一方で政府が資金を出してまで助けたGMは国内工場を畳んで韓国と中国が主力工場になるなど、雇用の拡大には寄与せず、化成品や半導体などプラントや製造装置といった資本装備が競争力の源泉となる産業では元々雇用創出力は弱く、実体経済の強さとは裏腹に失業率は改善せず、FRBも緩和解除に慎重になり過剰マネーが溢れる状態ということで、喜んでいるのは資金彫琢が容易にになる金融部門ばかりで、投資に積極的になりますから、いわゆるリスクオン状態になり、株価が上がるという構図です。一種の集団躁状態ですね。

で、リスクオン状態になるとドル円が円安になるというのもゼロ年代以降の経験則ですから、FRBのQE3を受けて円安が進んだのは不思議でも何でもないわけです。で、以前ならばこの局面ではユーロが独歩高となるところですが、ギリシャショック以来低迷するユーロ相場のおかげで、新興国通貨に影響が及ぶわけです。成長過程にある新興国の場合、通貨高は輸入物価の下落から消費ブームを起こしやすく、経済が過熱することになります。丁度高度成長期の日本と同じですが、ブレトンウッズ体制で固定相場が維持されていた当時と違い、金融政策で加熱を止めるのが難しく、為替介入で対ドルレートを維持しようとします。新興国の為替介入は輸出競争力維持のためというよりは、経済の安定のための手っ取り早い方法と考えた方が実態に近いといえます。

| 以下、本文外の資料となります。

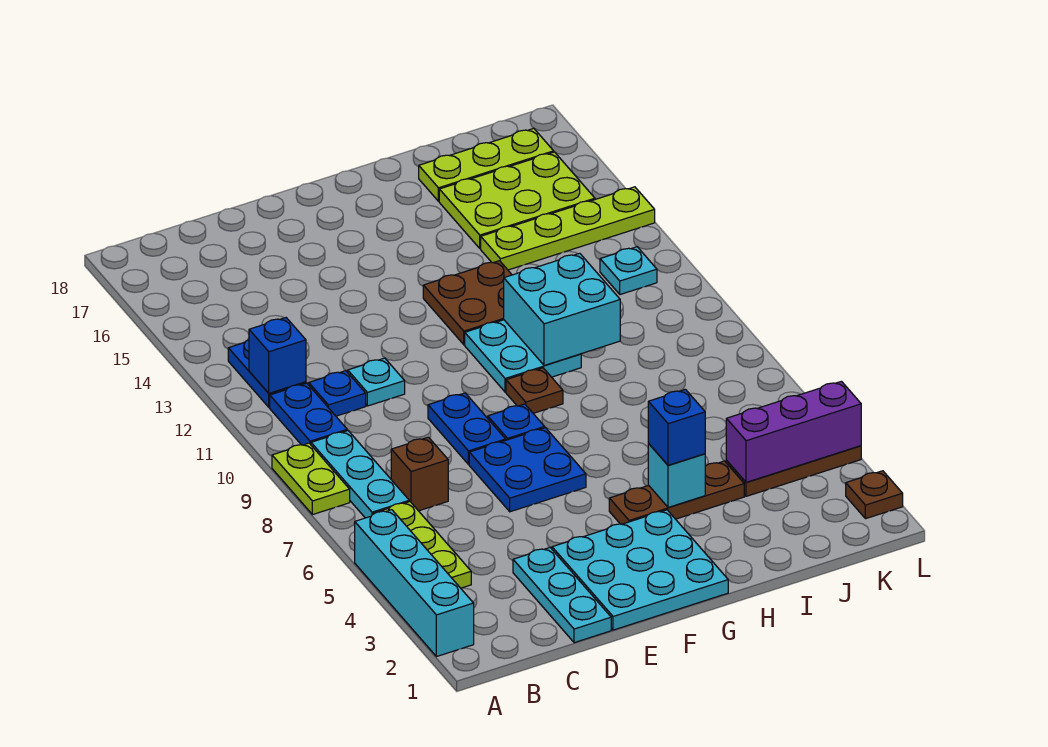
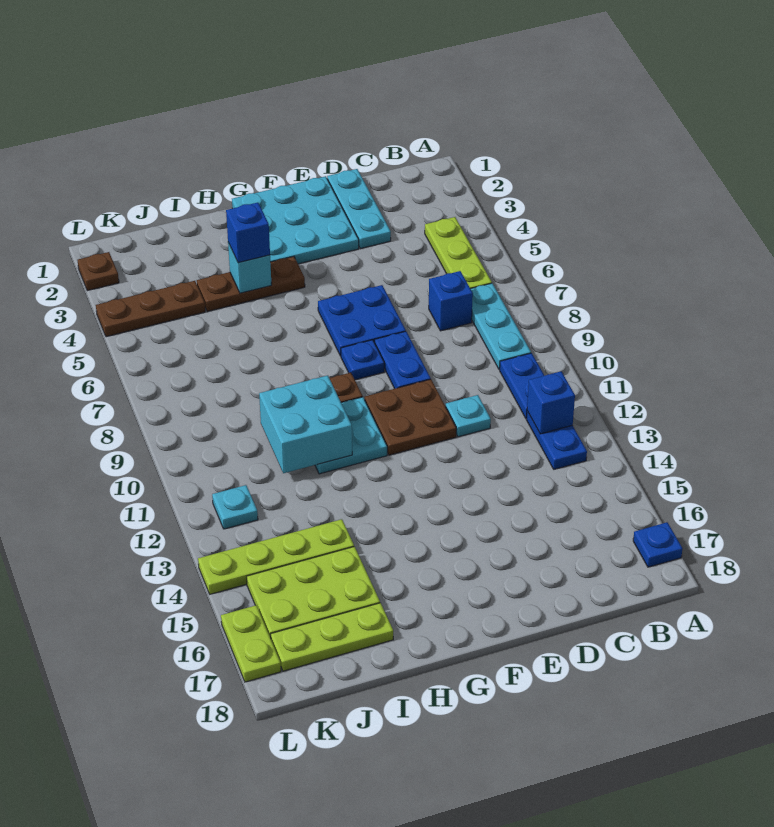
cyan 1x4 brick [355,510,474,657] -> none
lime 1x2 plate [272,443,350,515] -> lime 1x2 plate moved to [221,605,281,682]
brown 1x1 brick [391,437,448,511] -> blue 1x1 brick [429,271,473,331]
blue 1x1 plate [309,371,366,416] -> blue 1x1 plate moved to [633,522,682,567]
brown 2x2 plate [423,261,512,345] -> brown 2x2 plate moved to [365,379,456,455]
purple 1x3 brick [726,381,861,482] -> none

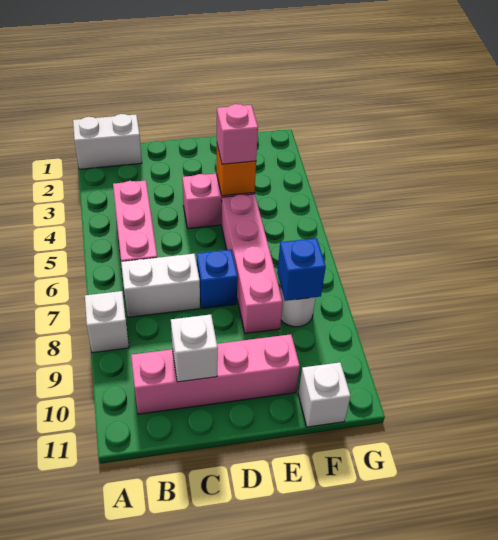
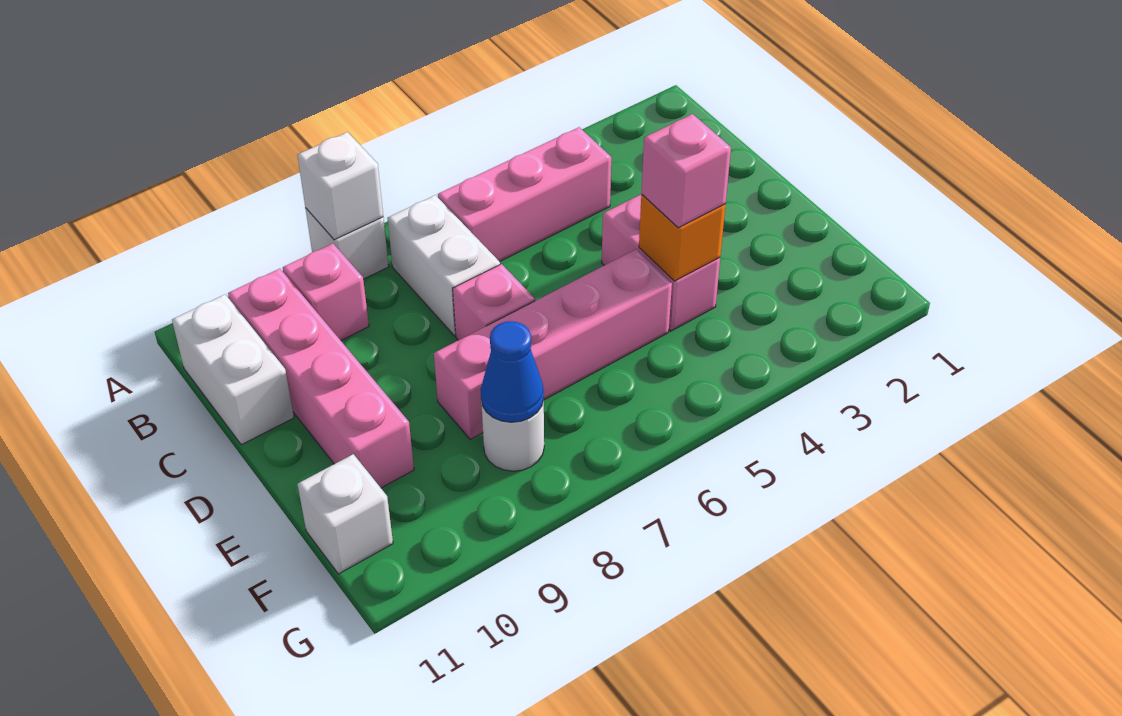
white 1x2 brick [73,114,142,169] -> white 1x2 brick moved to [172,295,294,445]
none -> pink 1x1 brick [283,244,369,340]
white 1x1 brick [171,315,218,382] -> white 1x1 brick moved to [297,132,383,240]
blue 1x1 brick [197,250,238,308] -> pink 1x1 brick [453,264,535,340]
blue 1x1 brick [277,238,326,301] -> blue 1x1 cone [481,321,544,422]

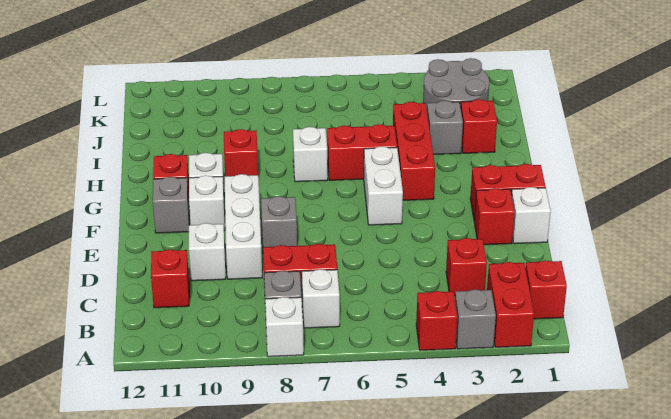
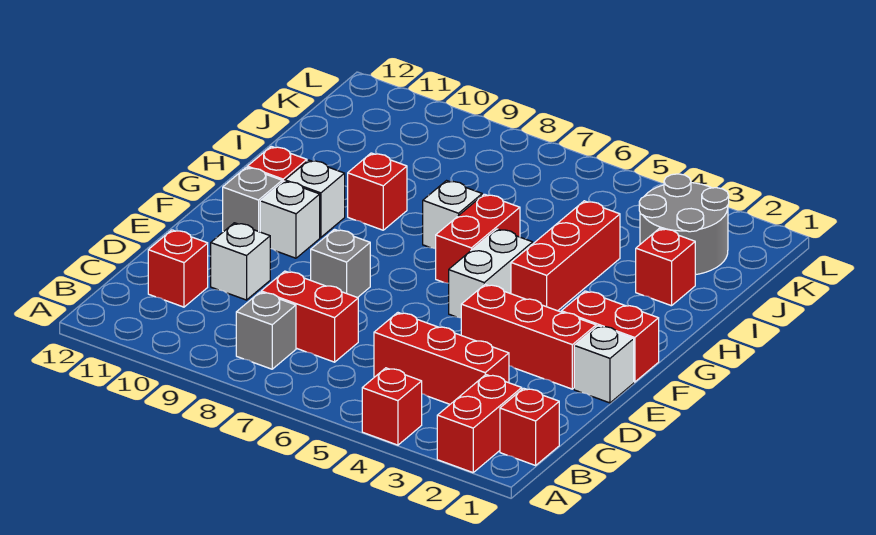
grey 1x1 brick [455,289,496,349] -> none
white 1x1 brick [265,297,304,357] -> none
white 1x1 brick [302,269,340,328] -> none
red 1x1 brick [446,238,487,296] -> red 1x3 brick [374,313,509,404]
white 1x3 brick [225,174,262,279] -> none
red 1x1 brick [474,188,515,245] -> red 1x3 brick [461,284,596,389]
red 1x2 brick [327,124,397,180] -> red 1x2 brick turned to [436,194,520,283]
grey 1x1 brick [427,100,463,155] -> none

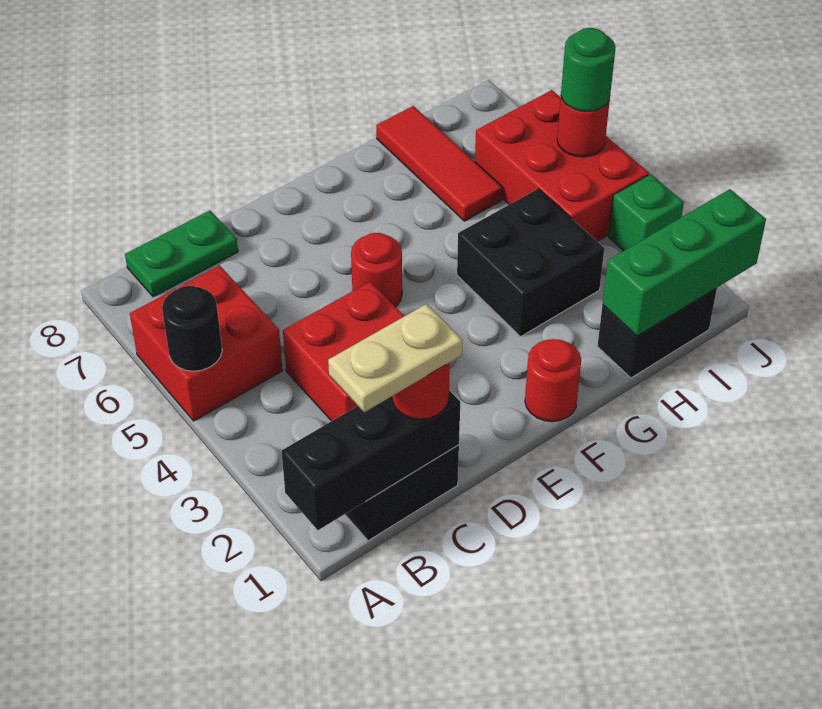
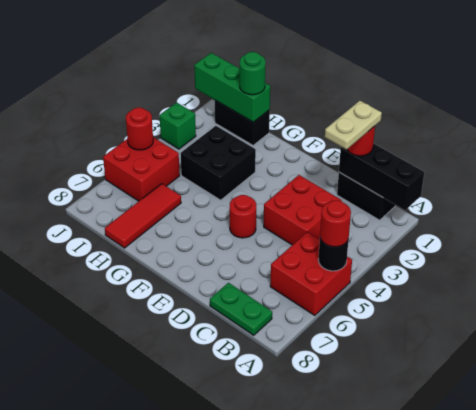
tan 1x2 plate [328,304,463,412] -> tan 1x2 plate turned to [325,101,382,149]
red 1x1 round brick [525,339,581,422] -> red 1x1 round brick moved to [320,200,351,247]
red 2x3 brick [475,90,649,242] -> red 2x2 brick [103,137,180,201]
green 1x1 round brick [561,28,616,111] -> green 1x1 round brick moved to [240,52,266,95]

だから逆にFRBのQE3解除は新興国に通貨安をもたらし国民生活を窮乏化しますので、ブラジルなどが激しく非難するのは、そうしないと政権を維持できないわけです。また日本の為替介入や金融緩和による円安誘導はあからさまな輸出強化策と見られますので、国際的には極めて評判が悪いわけです。

というわけで、アメリカの財政の崖問題は日本にもとばっちりが来ることは間違いありません。消費税増税を決めちゃった安倍政権はホント世界を見てないなぁ。それでいて横浜線の人身事故で感謝状とか、またしても頓珍漢なことやってるし。はっきり申し上げます。人を助けたいなら、冷静な状況判断こそが重要です。線路に入るなら、その前に非常ボタンを押して列車を止めてからということをこそ言うべきです。あまり言いたくはありませんが、輸送現場にも余計な負担をかけているわけですし、助けに入った女性の家族や知人を悲しませてもいるわけですし。ま、あらゆる問題を嘘と誤魔化しで塗り固めた現政権は本当にひどいとしか申し上げようがありません。